Text segment ->
- Origin: Toronto, Ontario, Canada
- Genres: Progressive rock, Art pop, Folk rock
- Years active: 1970s-1981, 2016-present
- Labels: Mercury Records, Polydor Records
- Past members: Garfield French Walter Lawrence Paul O'Donnell Jacques Fillion Dennis French Chip Yarwood Maris Tora

= Garfield (band) =

Canadian progressive rock band

Garfield was a Canadian progressive rock band based in Toronto, Ontario, in the late 1970s, fronted by vocalist and songwriter Garfield French, and including Walter Lawrence on guitar and electric cello, Paul O'Donnell on guitar, harmonica and banjo, Jacques Fillion on keyboards, Dennis French on drums, Chip Yarwood on flute and keyboards, and Maris Tora on bass guitar. The band received a Juno Award nomination for Most Promising Group at the Juno Awards of 1977.

==History==
The group was formed in the early 1970s as The Garfield Band by French. The band toured in Southern Ontario, and were signed to Mercury Records after a gig opening for 10cc in Ottawa. At this time, they changed their name from The Garfield Band to Garfield.

Listed records ->

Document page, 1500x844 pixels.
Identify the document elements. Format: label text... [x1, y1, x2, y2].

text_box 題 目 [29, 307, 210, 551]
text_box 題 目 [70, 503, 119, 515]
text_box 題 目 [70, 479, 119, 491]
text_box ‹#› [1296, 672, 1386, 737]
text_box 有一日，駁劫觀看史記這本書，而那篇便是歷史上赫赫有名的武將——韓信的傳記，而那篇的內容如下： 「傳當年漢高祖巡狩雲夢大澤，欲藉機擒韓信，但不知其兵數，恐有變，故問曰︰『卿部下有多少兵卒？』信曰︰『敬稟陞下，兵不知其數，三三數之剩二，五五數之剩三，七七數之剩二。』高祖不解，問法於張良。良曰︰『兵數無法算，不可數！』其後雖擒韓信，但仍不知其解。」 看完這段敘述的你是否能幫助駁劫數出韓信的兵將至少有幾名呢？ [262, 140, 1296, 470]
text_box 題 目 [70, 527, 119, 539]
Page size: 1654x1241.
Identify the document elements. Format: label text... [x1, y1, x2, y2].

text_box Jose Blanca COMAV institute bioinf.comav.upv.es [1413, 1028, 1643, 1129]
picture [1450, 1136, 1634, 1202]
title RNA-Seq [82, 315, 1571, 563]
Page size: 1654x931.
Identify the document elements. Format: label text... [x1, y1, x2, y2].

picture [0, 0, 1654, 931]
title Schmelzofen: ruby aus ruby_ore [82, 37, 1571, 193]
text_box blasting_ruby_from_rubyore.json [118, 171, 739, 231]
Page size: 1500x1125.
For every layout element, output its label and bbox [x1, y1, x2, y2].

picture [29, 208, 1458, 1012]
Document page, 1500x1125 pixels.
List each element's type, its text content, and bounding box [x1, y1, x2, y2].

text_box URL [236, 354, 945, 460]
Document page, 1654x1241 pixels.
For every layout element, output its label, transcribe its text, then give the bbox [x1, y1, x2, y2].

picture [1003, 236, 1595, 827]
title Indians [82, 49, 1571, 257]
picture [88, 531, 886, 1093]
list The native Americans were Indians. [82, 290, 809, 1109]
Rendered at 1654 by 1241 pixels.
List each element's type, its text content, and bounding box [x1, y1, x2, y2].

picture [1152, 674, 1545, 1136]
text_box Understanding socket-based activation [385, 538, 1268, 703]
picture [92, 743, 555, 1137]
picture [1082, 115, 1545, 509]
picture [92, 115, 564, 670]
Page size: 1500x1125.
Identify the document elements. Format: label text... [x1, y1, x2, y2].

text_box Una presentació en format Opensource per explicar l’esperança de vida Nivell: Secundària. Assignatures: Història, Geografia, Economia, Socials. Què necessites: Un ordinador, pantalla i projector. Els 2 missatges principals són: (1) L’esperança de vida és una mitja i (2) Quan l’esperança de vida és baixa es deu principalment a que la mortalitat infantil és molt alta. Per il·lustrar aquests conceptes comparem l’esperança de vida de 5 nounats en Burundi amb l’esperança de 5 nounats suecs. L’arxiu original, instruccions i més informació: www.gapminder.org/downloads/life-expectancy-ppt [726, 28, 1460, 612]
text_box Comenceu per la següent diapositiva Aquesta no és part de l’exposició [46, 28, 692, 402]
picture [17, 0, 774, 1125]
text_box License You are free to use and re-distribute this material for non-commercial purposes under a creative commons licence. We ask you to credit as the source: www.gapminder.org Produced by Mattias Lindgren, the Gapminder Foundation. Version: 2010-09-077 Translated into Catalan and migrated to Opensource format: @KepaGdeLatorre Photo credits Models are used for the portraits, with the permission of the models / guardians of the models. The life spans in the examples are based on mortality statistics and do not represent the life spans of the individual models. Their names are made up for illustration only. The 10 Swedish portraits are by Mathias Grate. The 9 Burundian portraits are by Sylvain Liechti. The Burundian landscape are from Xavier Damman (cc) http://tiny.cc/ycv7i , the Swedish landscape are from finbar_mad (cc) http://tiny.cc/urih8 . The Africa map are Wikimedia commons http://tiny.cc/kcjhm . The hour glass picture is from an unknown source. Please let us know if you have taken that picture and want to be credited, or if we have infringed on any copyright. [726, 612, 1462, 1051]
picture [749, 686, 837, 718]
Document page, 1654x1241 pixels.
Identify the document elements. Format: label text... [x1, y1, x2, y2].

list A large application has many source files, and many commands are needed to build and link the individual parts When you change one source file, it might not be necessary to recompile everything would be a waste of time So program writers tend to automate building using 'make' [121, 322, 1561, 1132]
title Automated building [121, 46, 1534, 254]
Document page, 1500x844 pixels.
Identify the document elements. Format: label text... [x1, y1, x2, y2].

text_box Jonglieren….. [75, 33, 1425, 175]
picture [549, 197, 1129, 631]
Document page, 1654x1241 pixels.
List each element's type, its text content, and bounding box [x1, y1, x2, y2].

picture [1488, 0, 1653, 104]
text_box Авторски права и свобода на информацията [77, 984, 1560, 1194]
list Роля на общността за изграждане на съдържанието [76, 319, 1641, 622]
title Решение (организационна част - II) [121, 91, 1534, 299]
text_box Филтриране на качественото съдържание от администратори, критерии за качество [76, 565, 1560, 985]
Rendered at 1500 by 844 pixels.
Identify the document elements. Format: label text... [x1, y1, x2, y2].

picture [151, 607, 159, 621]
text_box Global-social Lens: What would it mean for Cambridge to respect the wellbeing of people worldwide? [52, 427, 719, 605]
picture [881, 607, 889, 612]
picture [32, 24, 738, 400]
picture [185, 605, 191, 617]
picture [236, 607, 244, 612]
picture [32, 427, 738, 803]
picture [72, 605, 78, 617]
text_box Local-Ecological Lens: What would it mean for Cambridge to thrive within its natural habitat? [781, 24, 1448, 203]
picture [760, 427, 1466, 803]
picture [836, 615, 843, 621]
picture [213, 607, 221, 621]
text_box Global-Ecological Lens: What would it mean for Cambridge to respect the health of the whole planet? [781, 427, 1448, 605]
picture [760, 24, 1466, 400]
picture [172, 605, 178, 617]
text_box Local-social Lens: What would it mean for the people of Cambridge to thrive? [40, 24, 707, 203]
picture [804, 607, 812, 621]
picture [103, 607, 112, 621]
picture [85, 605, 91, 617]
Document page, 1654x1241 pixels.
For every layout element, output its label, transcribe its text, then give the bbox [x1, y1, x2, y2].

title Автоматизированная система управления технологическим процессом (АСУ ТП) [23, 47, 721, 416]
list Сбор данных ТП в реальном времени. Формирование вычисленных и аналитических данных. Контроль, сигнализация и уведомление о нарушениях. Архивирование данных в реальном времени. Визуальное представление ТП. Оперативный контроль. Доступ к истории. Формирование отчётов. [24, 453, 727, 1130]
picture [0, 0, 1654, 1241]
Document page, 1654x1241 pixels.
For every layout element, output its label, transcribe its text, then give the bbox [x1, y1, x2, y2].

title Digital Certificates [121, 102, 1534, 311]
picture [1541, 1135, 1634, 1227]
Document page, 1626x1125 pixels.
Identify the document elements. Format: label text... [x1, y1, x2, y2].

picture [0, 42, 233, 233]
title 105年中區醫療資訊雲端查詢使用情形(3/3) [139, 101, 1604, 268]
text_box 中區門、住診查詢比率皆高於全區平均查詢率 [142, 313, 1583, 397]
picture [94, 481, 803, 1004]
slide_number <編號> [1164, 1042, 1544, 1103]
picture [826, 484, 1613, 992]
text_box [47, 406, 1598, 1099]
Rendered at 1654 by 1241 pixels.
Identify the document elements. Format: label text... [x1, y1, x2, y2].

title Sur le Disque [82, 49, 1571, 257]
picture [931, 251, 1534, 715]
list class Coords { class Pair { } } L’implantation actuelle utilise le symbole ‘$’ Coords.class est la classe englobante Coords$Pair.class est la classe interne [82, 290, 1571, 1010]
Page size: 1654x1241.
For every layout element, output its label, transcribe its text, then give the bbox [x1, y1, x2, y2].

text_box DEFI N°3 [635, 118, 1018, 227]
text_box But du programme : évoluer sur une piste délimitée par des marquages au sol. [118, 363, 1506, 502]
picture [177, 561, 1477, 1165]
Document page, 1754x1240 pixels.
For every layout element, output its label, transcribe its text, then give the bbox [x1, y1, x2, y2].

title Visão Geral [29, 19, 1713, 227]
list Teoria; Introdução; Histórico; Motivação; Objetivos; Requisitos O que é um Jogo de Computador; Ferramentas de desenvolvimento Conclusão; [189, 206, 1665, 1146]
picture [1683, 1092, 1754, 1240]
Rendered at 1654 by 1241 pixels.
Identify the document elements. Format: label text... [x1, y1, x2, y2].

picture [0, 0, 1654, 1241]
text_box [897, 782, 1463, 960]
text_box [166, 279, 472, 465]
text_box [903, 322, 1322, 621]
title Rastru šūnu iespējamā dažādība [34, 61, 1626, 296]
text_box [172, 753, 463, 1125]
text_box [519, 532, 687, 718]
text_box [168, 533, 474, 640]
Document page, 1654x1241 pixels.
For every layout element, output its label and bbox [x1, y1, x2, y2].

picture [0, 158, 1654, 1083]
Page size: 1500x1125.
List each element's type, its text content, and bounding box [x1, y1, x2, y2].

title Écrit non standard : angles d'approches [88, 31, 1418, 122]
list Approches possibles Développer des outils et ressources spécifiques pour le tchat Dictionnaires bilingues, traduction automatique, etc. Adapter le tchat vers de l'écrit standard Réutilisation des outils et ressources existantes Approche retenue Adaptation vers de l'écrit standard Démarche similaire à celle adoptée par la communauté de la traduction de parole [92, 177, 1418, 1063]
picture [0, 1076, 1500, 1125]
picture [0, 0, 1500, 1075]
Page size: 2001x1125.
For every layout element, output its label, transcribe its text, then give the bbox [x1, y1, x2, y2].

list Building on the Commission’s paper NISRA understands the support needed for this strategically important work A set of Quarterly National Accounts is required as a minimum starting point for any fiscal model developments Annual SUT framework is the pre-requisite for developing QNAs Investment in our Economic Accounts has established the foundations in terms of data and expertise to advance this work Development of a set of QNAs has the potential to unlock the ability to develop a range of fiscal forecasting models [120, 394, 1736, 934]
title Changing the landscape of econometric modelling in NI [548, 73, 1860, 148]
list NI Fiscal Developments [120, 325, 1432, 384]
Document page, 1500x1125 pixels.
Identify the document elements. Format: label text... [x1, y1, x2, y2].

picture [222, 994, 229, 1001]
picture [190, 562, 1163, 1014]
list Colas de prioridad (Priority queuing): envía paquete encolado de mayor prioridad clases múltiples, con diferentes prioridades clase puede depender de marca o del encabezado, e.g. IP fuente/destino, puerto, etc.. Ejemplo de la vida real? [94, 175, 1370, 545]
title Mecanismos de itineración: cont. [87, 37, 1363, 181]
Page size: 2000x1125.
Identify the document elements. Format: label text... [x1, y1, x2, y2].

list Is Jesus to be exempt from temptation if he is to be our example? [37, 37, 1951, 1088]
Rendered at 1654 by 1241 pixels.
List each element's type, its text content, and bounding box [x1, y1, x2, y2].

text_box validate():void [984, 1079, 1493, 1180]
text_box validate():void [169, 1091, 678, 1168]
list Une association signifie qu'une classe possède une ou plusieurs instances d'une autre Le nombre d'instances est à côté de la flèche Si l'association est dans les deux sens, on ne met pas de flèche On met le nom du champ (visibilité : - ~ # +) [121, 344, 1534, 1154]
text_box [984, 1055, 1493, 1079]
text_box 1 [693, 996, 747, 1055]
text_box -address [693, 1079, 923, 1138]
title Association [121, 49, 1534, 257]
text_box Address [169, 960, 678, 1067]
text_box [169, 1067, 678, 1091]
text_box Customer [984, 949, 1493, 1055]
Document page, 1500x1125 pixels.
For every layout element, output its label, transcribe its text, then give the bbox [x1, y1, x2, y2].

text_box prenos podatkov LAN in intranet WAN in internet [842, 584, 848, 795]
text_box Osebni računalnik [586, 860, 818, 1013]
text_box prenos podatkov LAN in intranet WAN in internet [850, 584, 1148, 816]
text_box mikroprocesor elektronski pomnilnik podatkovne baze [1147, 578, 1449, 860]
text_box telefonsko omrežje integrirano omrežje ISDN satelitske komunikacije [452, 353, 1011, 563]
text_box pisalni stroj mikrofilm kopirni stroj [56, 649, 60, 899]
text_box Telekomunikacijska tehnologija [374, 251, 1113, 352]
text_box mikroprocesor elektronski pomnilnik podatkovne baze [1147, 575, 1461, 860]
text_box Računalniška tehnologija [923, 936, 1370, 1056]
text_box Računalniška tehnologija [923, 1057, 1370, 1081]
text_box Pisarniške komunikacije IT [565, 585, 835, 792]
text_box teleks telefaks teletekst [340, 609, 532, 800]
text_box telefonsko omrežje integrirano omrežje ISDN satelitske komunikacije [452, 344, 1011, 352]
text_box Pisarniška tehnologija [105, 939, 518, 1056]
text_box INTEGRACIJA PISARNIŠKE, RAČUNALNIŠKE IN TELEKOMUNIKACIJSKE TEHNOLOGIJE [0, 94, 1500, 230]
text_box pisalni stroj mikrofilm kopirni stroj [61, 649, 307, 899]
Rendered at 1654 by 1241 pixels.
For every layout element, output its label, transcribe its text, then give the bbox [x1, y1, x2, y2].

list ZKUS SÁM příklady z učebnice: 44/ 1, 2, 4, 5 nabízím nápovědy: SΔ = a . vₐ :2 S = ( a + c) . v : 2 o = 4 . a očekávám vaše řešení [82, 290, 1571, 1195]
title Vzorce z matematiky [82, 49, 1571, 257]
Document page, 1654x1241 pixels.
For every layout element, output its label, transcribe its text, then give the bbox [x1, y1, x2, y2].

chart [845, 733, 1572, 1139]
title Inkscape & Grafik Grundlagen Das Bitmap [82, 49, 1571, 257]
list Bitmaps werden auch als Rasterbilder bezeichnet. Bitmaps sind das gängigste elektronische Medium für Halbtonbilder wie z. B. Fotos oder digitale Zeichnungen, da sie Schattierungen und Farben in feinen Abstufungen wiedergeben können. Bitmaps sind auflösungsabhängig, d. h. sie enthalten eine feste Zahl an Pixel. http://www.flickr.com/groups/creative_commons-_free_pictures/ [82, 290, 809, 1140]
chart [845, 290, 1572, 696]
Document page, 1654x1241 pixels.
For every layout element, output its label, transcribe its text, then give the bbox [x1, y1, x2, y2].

Task list ->
**1.** According to the article on the band Garfield, what did the group receive a Juno Award nomination for in 1977?
**2.** Please carry the article on the band Garfield forward from its final sentence.

Expected responses ->
**1.** Most Promising Group

**2.**
The band's debut album Strange Streets, released in 1976 on the Mercury label in the United States and Polydor Records in Canada, was listed in the RPM Top 50 albums that year. The album garnered Canadian radio airplay for the single "Old Time Movies". Garfield supported the album by touring both on their own and as an opening act for Canadian dates by The Doobie Brothers. That year they played at Montreal's Moustache Club for a week, and performed their first show in the United States.

Garfield's second album, Out There Tonight, was released in 1977. It was less successful, leading to conflict with their label, and the band moved to the Capricorn label in the United States, while remaining with Polydor in Canada for their third album Reason to Be in 1979. One more album, Flights of Fantasy, was released in 1981 before the band broke up.

In 2016, French started recording new material under the Garfield name, releasing a new album titled December Roads in late 2016. The album was thematically inspired by the death of French's father, and featured contributions from previous members of the band.

In 2017, Garfield released Lost in the Shoals: Wishbone Studio Recording 1979, an album that the band had recorded in 1979, and was intended to be the follow-up to 1977's Out There Tonight. French also released The Early Days On Wildcat, a compilation of unreleased songs from the band's early days. He also released Sundown, a 30-minute recording of a live performance.

==Discography==
- Strange Streets (1976)
- Out There Tonight (1977)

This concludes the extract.